Collected data
---

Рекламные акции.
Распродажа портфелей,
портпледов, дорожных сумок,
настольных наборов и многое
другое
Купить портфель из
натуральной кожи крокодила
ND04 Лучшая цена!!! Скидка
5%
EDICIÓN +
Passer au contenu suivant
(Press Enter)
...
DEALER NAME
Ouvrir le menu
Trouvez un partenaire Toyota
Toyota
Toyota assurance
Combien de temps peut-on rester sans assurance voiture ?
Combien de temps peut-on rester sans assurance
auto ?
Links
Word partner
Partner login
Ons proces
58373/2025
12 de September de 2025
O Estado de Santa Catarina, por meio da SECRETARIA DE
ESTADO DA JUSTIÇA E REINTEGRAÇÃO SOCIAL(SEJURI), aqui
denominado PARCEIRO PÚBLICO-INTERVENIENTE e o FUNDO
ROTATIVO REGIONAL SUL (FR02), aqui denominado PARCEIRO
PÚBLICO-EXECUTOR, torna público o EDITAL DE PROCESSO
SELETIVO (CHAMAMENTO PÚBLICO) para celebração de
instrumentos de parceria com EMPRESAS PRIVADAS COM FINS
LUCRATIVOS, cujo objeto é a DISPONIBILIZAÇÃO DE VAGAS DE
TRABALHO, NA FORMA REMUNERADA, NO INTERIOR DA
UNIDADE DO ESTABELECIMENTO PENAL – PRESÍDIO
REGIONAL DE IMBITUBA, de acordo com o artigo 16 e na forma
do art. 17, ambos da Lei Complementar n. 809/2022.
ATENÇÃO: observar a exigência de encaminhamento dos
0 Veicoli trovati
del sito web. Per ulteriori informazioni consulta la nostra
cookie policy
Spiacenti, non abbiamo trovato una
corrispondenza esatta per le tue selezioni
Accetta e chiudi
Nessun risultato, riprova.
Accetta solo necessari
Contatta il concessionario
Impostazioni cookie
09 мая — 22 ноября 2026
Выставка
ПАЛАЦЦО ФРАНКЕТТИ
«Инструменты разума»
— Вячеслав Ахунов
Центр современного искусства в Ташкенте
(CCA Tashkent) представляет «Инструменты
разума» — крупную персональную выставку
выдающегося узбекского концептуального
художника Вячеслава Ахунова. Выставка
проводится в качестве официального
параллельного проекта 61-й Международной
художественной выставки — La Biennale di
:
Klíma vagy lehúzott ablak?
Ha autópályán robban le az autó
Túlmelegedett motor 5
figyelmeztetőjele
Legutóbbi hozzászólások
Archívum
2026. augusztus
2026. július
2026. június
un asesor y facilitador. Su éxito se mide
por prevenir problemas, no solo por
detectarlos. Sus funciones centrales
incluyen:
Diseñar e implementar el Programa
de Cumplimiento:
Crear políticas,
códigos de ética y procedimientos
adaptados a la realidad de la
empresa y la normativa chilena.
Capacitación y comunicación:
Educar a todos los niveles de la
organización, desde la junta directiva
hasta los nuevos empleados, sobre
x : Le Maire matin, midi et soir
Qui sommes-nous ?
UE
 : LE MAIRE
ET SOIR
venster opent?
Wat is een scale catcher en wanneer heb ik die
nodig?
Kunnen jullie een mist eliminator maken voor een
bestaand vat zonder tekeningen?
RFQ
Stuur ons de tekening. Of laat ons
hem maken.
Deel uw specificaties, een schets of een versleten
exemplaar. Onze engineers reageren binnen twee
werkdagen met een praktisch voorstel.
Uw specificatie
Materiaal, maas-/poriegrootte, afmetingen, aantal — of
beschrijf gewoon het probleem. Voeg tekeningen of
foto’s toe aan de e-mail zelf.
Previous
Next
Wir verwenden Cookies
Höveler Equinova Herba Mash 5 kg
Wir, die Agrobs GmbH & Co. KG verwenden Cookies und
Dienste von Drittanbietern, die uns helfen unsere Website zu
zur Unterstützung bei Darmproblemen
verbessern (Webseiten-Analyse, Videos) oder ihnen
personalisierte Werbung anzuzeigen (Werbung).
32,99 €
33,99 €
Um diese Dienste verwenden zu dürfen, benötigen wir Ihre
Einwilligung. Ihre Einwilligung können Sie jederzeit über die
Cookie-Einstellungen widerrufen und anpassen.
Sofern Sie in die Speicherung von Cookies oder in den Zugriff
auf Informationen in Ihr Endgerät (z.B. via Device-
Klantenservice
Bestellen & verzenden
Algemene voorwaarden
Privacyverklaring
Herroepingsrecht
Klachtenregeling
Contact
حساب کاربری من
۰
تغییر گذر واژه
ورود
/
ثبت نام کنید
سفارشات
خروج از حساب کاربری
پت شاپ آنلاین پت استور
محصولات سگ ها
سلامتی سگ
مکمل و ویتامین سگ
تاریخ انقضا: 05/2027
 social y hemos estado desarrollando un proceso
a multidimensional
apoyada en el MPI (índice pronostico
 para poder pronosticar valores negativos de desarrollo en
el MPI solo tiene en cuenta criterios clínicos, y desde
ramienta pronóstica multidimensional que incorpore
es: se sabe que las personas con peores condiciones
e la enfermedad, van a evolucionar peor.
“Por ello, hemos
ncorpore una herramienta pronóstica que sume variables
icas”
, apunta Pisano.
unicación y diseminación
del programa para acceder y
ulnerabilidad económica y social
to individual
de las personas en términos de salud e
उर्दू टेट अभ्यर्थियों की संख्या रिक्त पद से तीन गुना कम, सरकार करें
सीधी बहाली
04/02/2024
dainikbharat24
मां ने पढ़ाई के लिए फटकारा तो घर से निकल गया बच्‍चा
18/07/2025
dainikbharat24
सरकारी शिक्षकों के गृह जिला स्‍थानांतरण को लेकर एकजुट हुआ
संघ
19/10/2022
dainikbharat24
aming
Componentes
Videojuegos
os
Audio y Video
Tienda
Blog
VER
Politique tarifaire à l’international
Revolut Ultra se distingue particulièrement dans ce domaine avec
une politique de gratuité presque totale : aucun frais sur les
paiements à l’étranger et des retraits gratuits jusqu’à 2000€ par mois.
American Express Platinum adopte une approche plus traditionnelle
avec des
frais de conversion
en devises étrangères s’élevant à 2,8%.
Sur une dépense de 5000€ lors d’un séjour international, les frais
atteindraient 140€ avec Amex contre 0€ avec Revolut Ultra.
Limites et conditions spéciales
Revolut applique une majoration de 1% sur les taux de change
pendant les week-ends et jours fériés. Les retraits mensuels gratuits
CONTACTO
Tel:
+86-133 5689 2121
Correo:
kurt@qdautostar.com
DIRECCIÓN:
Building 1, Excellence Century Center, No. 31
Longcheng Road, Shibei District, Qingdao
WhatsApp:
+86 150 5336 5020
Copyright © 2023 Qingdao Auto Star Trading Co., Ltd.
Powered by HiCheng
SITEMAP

---

● Job item: Extract the rows from the very beginning through the line containing "instrumentos de parceria", including both ends, and reproduce each line without changes.

● Response to the task:
Рекламные акции.
Распродажа портфелей,
портпледов, дорожных сумок,
настольных наборов и многое
другое
Купить портфель из
натуральной кожи крокодила
ND04 Лучшая цена!!! Скидка
5%
EDICIÓN +
Passer au contenu suivant
(Press Enter)
...
DEALER NAME
Ouvrir le menu
Trouvez un partenaire Toyota
Toyota
Toyota assurance
Combien de temps peut-on rester sans assurance voiture ?
Combien de temps peut-on rester sans assurance
auto ?
Links
Word partner
Partner login
Ons proces
58373/2025
12 de September de 2025
O Estado de Santa Catarina, por meio da SECRETARIA DE
ESTADO DA JUSTIÇA E REINTEGRAÇÃO SOCIAL(SEJURI), aqui
denominado PARCEIRO PÚBLICO-INTERVENIENTE e o FUNDO
ROTATIVO REGIONAL SUL (FR02), aqui denominado PARCEIRO
PÚBLICO-EXECUTOR, torna público o EDITAL DE PROCESSO
SELETIVO (CHAMAMENTO PÚBLICO) para celebração de
instrumentos de parceria com EMPRESAS PRIVADAS COM FINS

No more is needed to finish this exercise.